◆ Stored data entries:
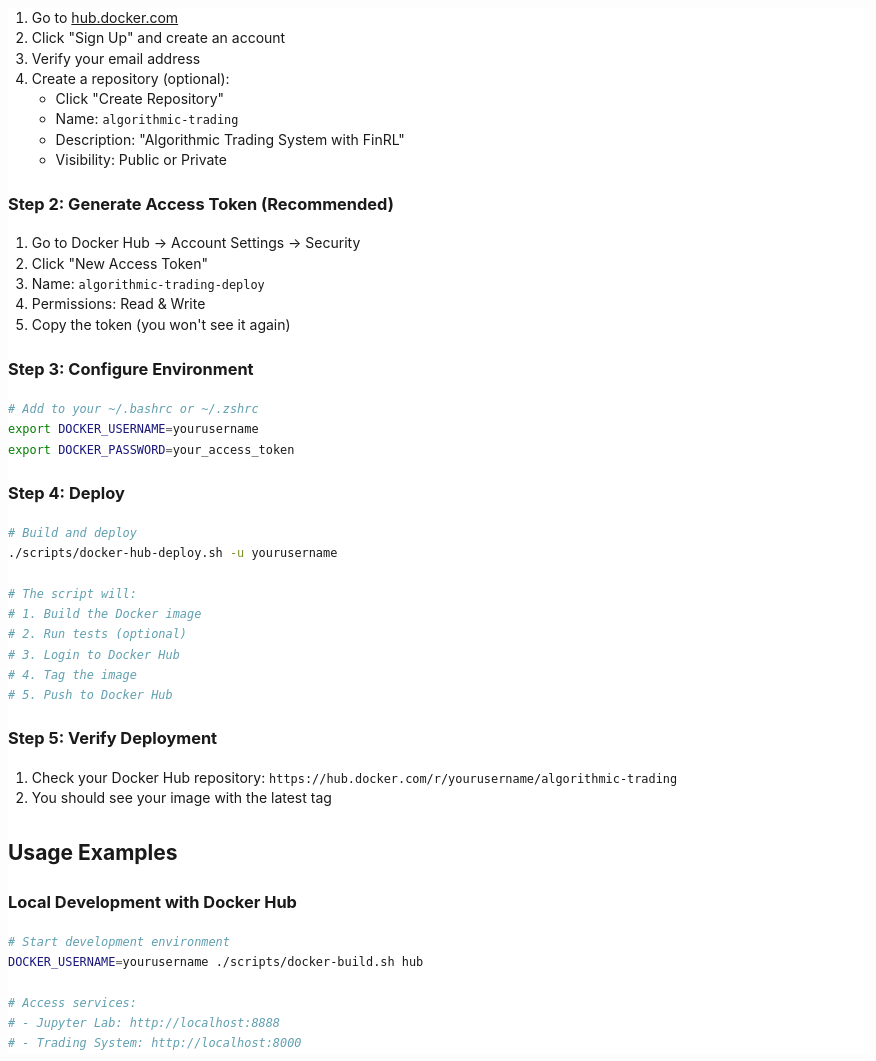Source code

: 1. Go to [hub.docker.com](https://hub.docker.com)
2. Click "Sign Up" and create an account
3. Verify your email address
4. Create a repository (optional):
   - Click "Create Repository"
   - Name: `algorithmic-trading`
   - Description: "Algorithmic Trading System with FinRL"
   - Visibility: Public or Private

### Step 2: Generate Access Token (Recommended)

1. Go to Docker Hub → Account Settings → Security
2. Click "New Access Token"
3. Name: `algorithmic-trading-deploy`
4. Permissions: Read & Write
5. Copy the token (you won't see it again)

### Step 3: Configure Environment

```bash
# Add to your ~/.bashrc or ~/.zshrc
export DOCKER_USERNAME=yourusername
export DOCKER_PASSWORD=your_access_token
```

### Step 4: Deploy

```bash
# Build and deploy
./scripts/docker-hub-deploy.sh -u yourusername

# The script will:
# 1. Build the Docker image
# 2. Run tests (optional)
# 3. Login to Docker Hub
# 4. Tag the image
# 5. Push to Docker Hub
```

### Step 5: Verify Deployment

1. Check your Docker Hub repository: `https://hub.docker.com/r/yourusername/algorithmic-trading`
2. You should see your image with the latest tag

## Usage Examples

### Local Development with Docker Hub

```bash
# Start development environment
DOCKER_USERNAME=yourusername ./scripts/docker-build.sh hub

# Access services:
# - Jupyter Lab: http://localhost:8888
# - Trading System: http://localhost:8000
```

◆ Problem description:
Each line above must be repeated exactly in the answer, with pictures omitted.

◆ Exercise output:
Source code

: 1. Go to [hub.docker.com](https://hub.docker.com)
2. Click "Sign Up" and create an account
3. Verify your email address
4. Create a repository (optional):
   - Click "Create Repository"
   - Name: `algorithmic-trading`
   - Description: "Algorithmic Trading System with FinRL"
   - Visibility: Public or Private

### Step 2: Generate Access Token (Recommended)

1. Go to Docker Hub → Account Settings → Security
2. Click "New Access Token"
3. Name: `algorithmic-trading-deploy`
4. Permissions: Read & Write
5. Copy the token (you won't see it again)

### Step 3: Configure Environment

```bash
# Add to your ~/.bashrc or ~/.zshrc
export DOCKER_USERNAME=yourusername
export DOCKER_PASSWORD=your_access_token
```

### Step 4: Deploy

```bash
# Build and deploy
./scripts/docker-hub-deploy.sh -u yourusername

# The script will:
# 1. Build the Docker image
# 2. Run tests (optional)
# 3. Login to Docker Hub
# 4. Tag the image
# 5. Push to Docker Hub
```

### Step 5: Verify Deployment

1. Check your Docker Hub repository: `https://hub.docker.com/r/yourusername/algorithmic-trading`
2. You should see your image with the latest tag

## Usage Examples

### Local Development with Docker Hub

```bash
# Start development environment
DOCKER_USERNAME=yourusername ./scripts/docker-build.sh hub

# Access services:
# - Jupyter Lab: http://localhost:8888
# - Trading System: http://localhost:8000
```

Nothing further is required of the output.